Material for this task:
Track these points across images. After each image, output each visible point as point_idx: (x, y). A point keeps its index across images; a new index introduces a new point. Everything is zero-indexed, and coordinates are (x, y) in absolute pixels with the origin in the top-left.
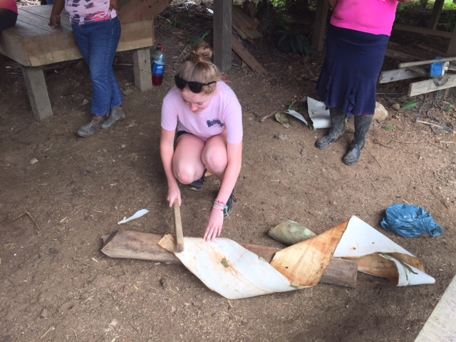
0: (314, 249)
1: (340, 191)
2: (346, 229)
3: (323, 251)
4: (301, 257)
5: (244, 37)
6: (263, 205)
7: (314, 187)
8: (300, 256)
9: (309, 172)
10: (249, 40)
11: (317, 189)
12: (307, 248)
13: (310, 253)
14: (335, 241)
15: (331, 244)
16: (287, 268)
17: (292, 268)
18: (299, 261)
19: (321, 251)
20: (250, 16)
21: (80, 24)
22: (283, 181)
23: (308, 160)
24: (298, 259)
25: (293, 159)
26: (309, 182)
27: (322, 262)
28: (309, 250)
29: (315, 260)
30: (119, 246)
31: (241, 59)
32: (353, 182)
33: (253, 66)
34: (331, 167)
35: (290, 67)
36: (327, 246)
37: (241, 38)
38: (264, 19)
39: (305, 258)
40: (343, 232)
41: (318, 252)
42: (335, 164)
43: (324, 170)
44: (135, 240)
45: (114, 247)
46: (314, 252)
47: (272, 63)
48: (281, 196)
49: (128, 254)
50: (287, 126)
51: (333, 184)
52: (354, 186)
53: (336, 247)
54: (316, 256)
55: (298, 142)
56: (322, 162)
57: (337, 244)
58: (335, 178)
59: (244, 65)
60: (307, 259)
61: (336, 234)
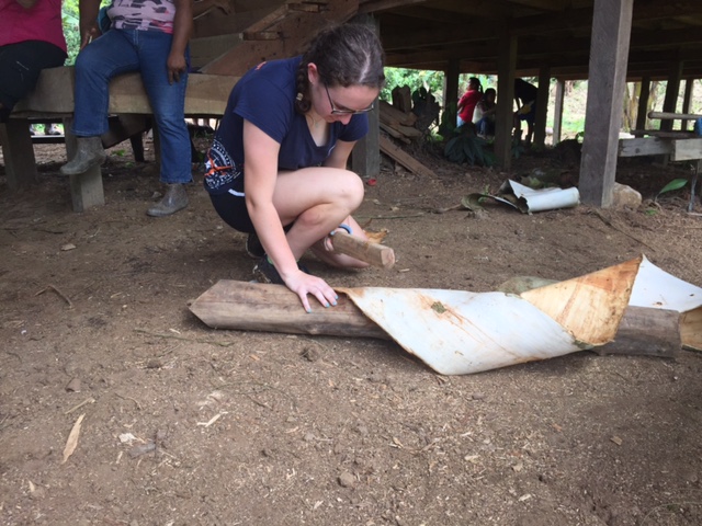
0: (591, 287)
3: (609, 289)
4: (570, 301)
5: (395, 135)
6: (469, 281)
8: (567, 299)
9: (537, 251)
10: (403, 139)
12: (578, 287)
13: (584, 293)
14: (629, 273)
15: (622, 279)
18: (567, 308)
19: (606, 289)
20: (402, 110)
21: (138, 28)
23: (530, 239)
24: (564, 303)
25: (505, 238)
26: (539, 260)
27: (612, 305)
28: (583, 288)
30: (223, 297)
33: (413, 168)
34: (570, 250)
36: (615, 282)
37: (391, 136)
39: (577, 302)
41: (601, 292)
42: (575, 247)
44: (252, 289)
45: (214, 299)
46: (592, 292)
54: (598, 297)
55: (508, 224)
56: (554, 245)
57: (634, 276)
59: (398, 168)
61: (624, 267)
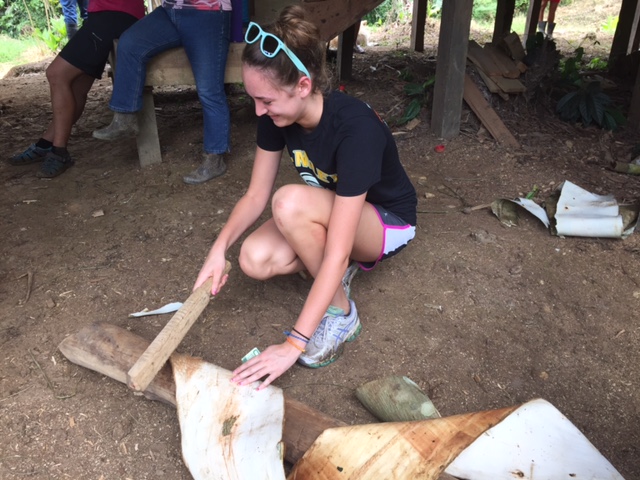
0: (407, 445)
1: (566, 355)
2: (500, 421)
3: (426, 456)
4: (375, 456)
5: (493, 88)
6: (385, 343)
7: (511, 334)
8: (373, 452)
9: (512, 305)
10: (501, 95)
11: (515, 340)
12: (394, 440)
13: (395, 451)
14: (463, 440)
15: (449, 446)
16: (340, 469)
17: (349, 474)
18: (368, 463)
19: (422, 454)
20: (511, 57)
21: (175, 7)
22: (450, 311)
23: (521, 284)
24: (367, 457)
25: (489, 277)
26: (503, 322)
28: (398, 444)
29: (399, 472)
30: (82, 344)
31: (479, 122)
32: (605, 344)
33: (496, 133)
34: (567, 307)
35: (569, 144)
36: (439, 447)
37: (488, 91)
38: (536, 65)
39: (381, 460)
40: (491, 426)
41: (415, 456)
42: (577, 304)
43: (547, 309)
44: (109, 341)
45: (75, 344)
46: (405, 453)
47: (537, 134)
48: (429, 337)
49: (92, 362)
50: (509, 224)
51: (556, 337)
52: (604, 352)
53: (457, 455)
54: (406, 462)
55: (516, 251)
56: (551, 295)
57: (462, 449)
58: (568, 328)
59: (482, 130)
60: (385, 464)
61: (472, 427)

Work to be completed:
An exact copy of the whole listing is required, minus the pictures.

Task result:
Track these points across images. After each image, output each visible point as point_idx: (x, y). A point keeps its index across images; a new index introduces a new point. Everything is zero-indexed, and coordinates are (x, y) in absolute pixels with the origin in the top-left.
0: (314, 249)
1: (340, 191)
2: (346, 229)
3: (323, 251)
4: (301, 257)
5: (244, 37)
6: (263, 205)
7: (314, 187)
8: (300, 256)
9: (309, 172)
10: (249, 40)
11: (317, 189)
12: (307, 248)
13: (310, 253)
14: (335, 241)
15: (331, 244)
16: (287, 268)
17: (292, 268)
18: (299, 261)
19: (321, 251)
20: (250, 16)
21: (80, 24)
22: (283, 181)
23: (308, 160)
24: (298, 259)
25: (293, 159)
26: (309, 182)
27: (322, 262)
28: (309, 250)
29: (315, 260)
30: (119, 246)
31: (241, 59)
32: (353, 182)
33: (253, 66)
34: (331, 167)
35: (290, 67)
36: (327, 246)
37: (241, 38)
38: (264, 19)
39: (305, 258)
40: (343, 232)
41: (318, 252)
42: (335, 164)
43: (324, 170)
44: (135, 240)
45: (114, 247)
46: (314, 252)
47: (272, 63)
48: (281, 196)
49: (128, 254)
50: (287, 126)
51: (333, 184)
52: (354, 186)
53: (336, 247)
54: (316, 256)
55: (298, 142)
56: (322, 162)
57: (337, 244)
58: (335, 178)
59: (244, 65)
60: (307, 259)
61: (336, 234)
0: (591, 287)
3: (609, 289)
4: (570, 301)
5: (395, 135)
6: (469, 281)
8: (567, 299)
9: (537, 251)
10: (403, 139)
12: (578, 287)
13: (584, 293)
14: (629, 273)
15: (622, 279)
18: (567, 308)
19: (606, 289)
20: (402, 110)
21: (138, 28)
23: (530, 239)
24: (564, 303)
25: (505, 238)
26: (539, 260)
27: (612, 305)
28: (583, 288)
30: (223, 297)
33: (413, 168)
34: (570, 250)
36: (615, 282)
37: (391, 136)
39: (577, 302)
41: (601, 292)
42: (575, 247)
44: (252, 289)
45: (214, 299)
46: (592, 292)
54: (598, 297)
55: (508, 224)
56: (554, 245)
57: (634, 276)
59: (398, 168)
61: (624, 267)
0: (407, 445)
1: (566, 355)
2: (500, 421)
3: (426, 456)
4: (375, 456)
5: (493, 88)
6: (385, 343)
7: (511, 334)
8: (373, 452)
9: (512, 305)
10: (501, 95)
11: (515, 340)
12: (394, 440)
13: (395, 451)
14: (463, 440)
15: (449, 446)
16: (340, 469)
17: (349, 474)
18: (368, 463)
19: (422, 454)
20: (511, 57)
21: (175, 7)
22: (450, 311)
23: (521, 284)
24: (367, 457)
25: (489, 277)
26: (503, 322)
28: (398, 444)
29: (399, 472)
30: (82, 344)
31: (479, 122)
32: (605, 344)
33: (496, 133)
34: (567, 307)
35: (569, 144)
36: (439, 447)
37: (488, 91)
38: (536, 65)
39: (381, 460)
40: (491, 426)
41: (415, 456)
42: (577, 304)
43: (547, 309)
44: (109, 341)
45: (75, 344)
46: (405, 453)
47: (537, 134)
48: (429, 337)
49: (92, 362)
50: (509, 224)
51: (556, 337)
52: (604, 352)
53: (457, 455)
54: (406, 462)
55: (516, 251)
56: (551, 295)
57: (462, 449)
58: (568, 328)
59: (482, 130)
60: (385, 464)
61: (472, 427)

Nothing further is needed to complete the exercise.